I am a genuine “giver” applicant for the 2013 World Book Night. My first duty as aspirant was to nominate four books I deem worthy of giving away. It was my great pleasure to nominate Neverwhere, which I found to be a fantastic read.
Now, sadly, our group read of Neverwhere is over, and it’s time for final thoughts.
Our fearless leader Carl at Stainless Steel Droppings has asked us to consider the characters we found compelling as well as what impacted us when reading.
I love what happens to Croup and Vandemar—the windy sweep into Never-Neverwhere. It is a darkly comic scene befitting two dastardly villains.
I wish Door could be my friend. What a great name and concept! She opens up a life of possibilities for Richard in her trademark brown leather jacket and worn lace. She is pure in heart.
I enjoyed the development of the marquis as mentor for Richard and adviser for the brave band of warriors. Following his resurrection, he becomes a noble figure and voice of authority capable of ferreting out truth and justice. It is he who discovers Hunter’s betrayal, and it is he, rather than Door, who opens the door to Richard in the end.
Angel fascinated me, the way the author played on the Lucifer archetype.
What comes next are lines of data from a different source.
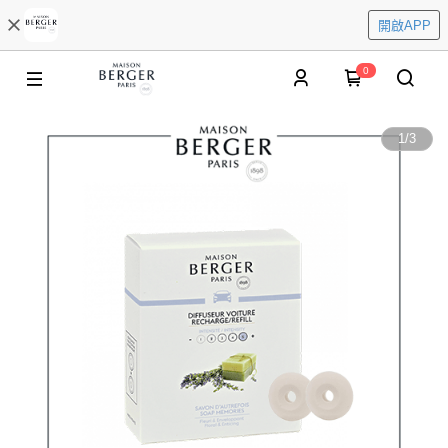
開啟APP
0
1
/
3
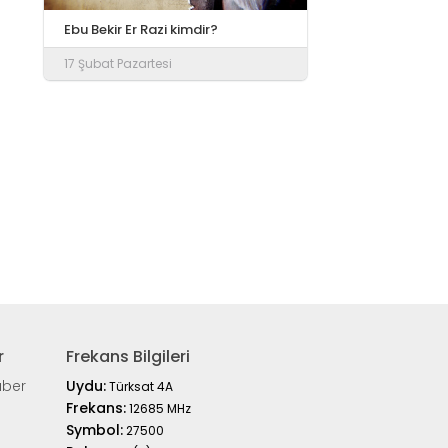
Ebu Bekir Er Razi kimdir?
17 Şubat Pazartesi
r
Frekans Bilgileri
aber
Uydu:
Türksat 4A
Frekans:
12685 MHz
Symbol:
27500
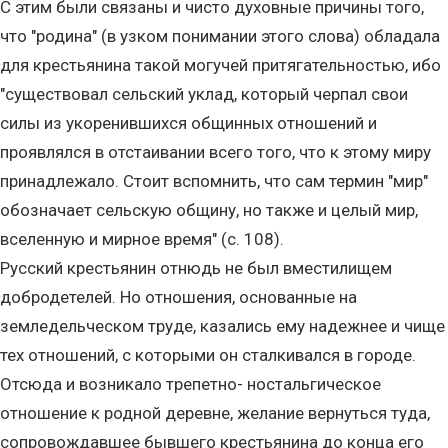
С этим были связаны и чисто духовные причины того,
что "родина" (в узком понимании этого слова) обладала
для крестьянина такой могучей притягательностью, ибо
"существовал сельский уклад, который черпал свои
силы из укоренившихся общинных отношений и
проявлялся в отстаивании всего того, что к этому миру
принадлежало. Стоит вспомнить, что сам термин "мир"
обозначает сельскую общину, но также и целый мир,
вселенную и мирное время" (с. 108).
Русский крестьянин отнюдь не был вместилищем
добродетелей. Но отношения, основанные на
земледельческом труде, казались ему надежнее и чище
тех отношений, с которыми он сталкивался в городе.
Отсюда и возникало трепетно- ностальгическое
отношение к родной деревне, желание вернуться туда,
сопровождавшее бывшего крестьянина до конца его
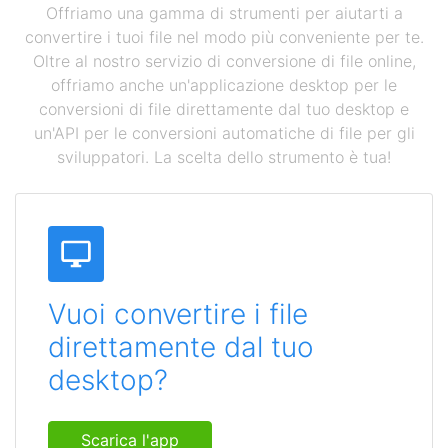
Offriamo una gamma di strumenti per aiutarti a
convertire i tuoi file nel modo più conveniente per te.
Oltre al nostro servizio di conversione di file online,
offriamo anche un'applicazione desktop per le
conversioni di file direttamente dal tuo desktop e
un'API per le conversioni automatiche di file per gli
sviluppatori. La scelta dello strumento è tua!
Vuoi convertire i file
direttamente dal tuo
desktop?
Scarica l'app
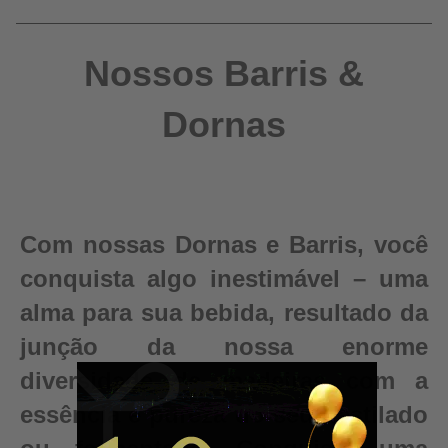
Nossos Barris &
Dornas
Com nossas Dornas e Barris, você
conquista algo inestimável – uma
alma para sua bebida, resultado da
junção da nossa enorme
diversidade de madeiras com a
essência e pureza do seu destilado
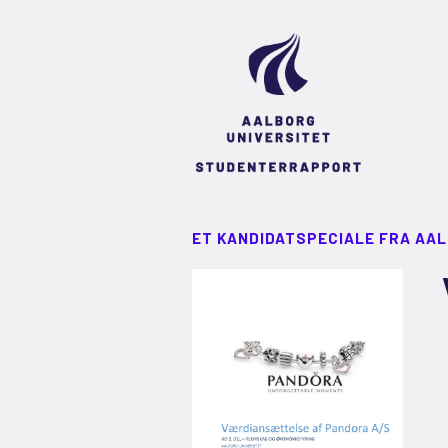
ET KANDIDATSPECIALE FRA AA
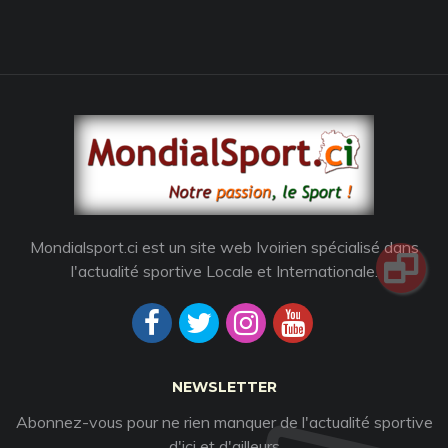
Mondialsport.ci est un site web Ivoirien spécialisé dans
l'actualité sportive Locale et Internationale.
NEWSLETTER
Abonnez-vous pour ne rien manquer de l'actualité sportive
d'ici et d'ailleurs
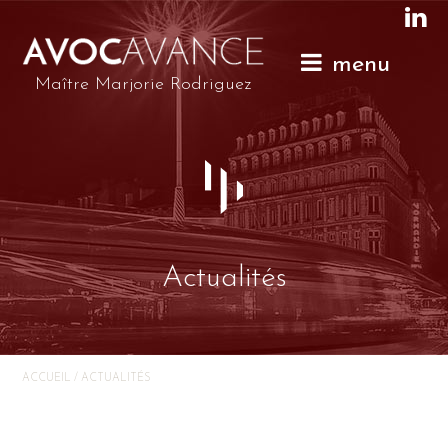
menu
Maître Marjorie Rodriguez
Actualités
ACCUEIL
/
ACTUALITÉS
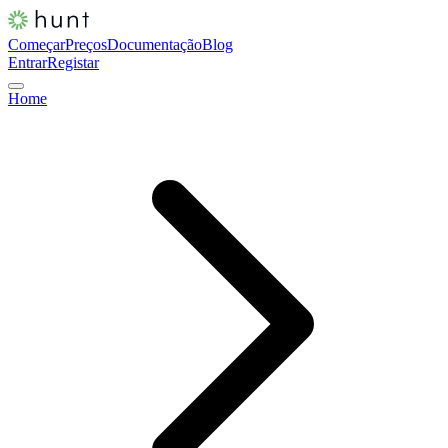
Começar
Preços
Documentação
Blog
Entrar
Registar
Home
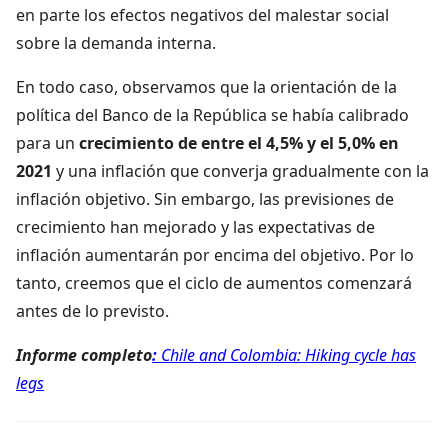
en parte los efectos negativos del malestar social
sobre la demanda interna.
En todo caso, observamos que la orientación de la
política del Banco de la República se había calibrado
para un
crecimiento de entre el 4,5% y el 5,0% en
2021
y una inflación que converja gradualmente con la
inflación objetivo. Sin embargo, las previsiones de
crecimiento han mejorado y las expectativas de
inflación aumentarán por encima del objetivo. Por lo
tanto, creemos que el ciclo de aumentos comenzará
antes de lo previsto.
Informe completo
:
Chile and Colombia: Hiking cycle has
legs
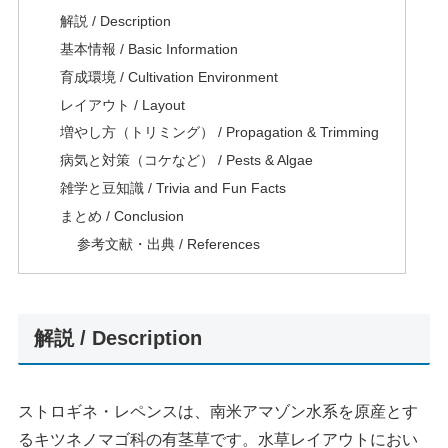
解説 / Description
基本情報 / Basic Information
育成環境 / Cultivation Environment
レイアウト / Layout
増やし方（トリミング） / Propagation & Trimming
病気と対策（コケなど） / Pests & Algae
雑学と豆知識 / Trivia and Fun Facts
まとめ / Conclusion
参考文献・出典 / References
解説 / Description
ストロギネ・レペンスは、南米アマゾン水系を原産とす
るキツネノマゴ科の有茎草です。水草レイアウトにおい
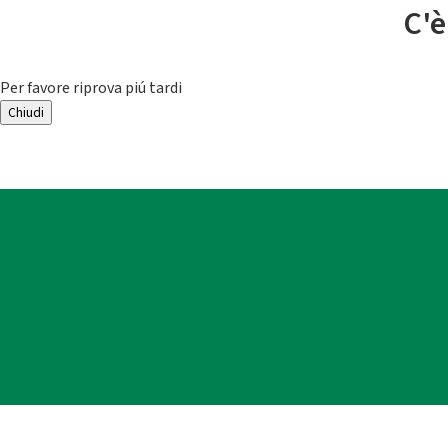
C'è
Per favore riprova piú tardi
Chiudi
It’s clear-headed Marquis who pronounces to a naïve Richard, “When angels go bad…they go worse than anyone” (303).
As a writer, I was blown away (much like Croup and Vandemar, but in a good way) by Gaiman’s command of style. Pitch-perfect scenes. Crisp, cinematic vignettes such as the one in Earl’s Court. The author layers in back story an eye-dropful at a time to build the suspense of the marquis’s history with the earl.
The use of language is impressive, too, marked by the author’s ability to drop-kick words and expectations. I love this passage: “The angel took a step forward. It was as if it were dreaming with its eyes wide open. The light from the crack in the door bathed its face, and it drank it in like wine” (328). Echoes of the golden Atlantis wine we associate with this character, and just like the reader earlier, the angel is in for a bit of a surprise.
I am still musing over Gaiman’s theme of death, judgment, and resurrection.
This is not a book I will soon forget.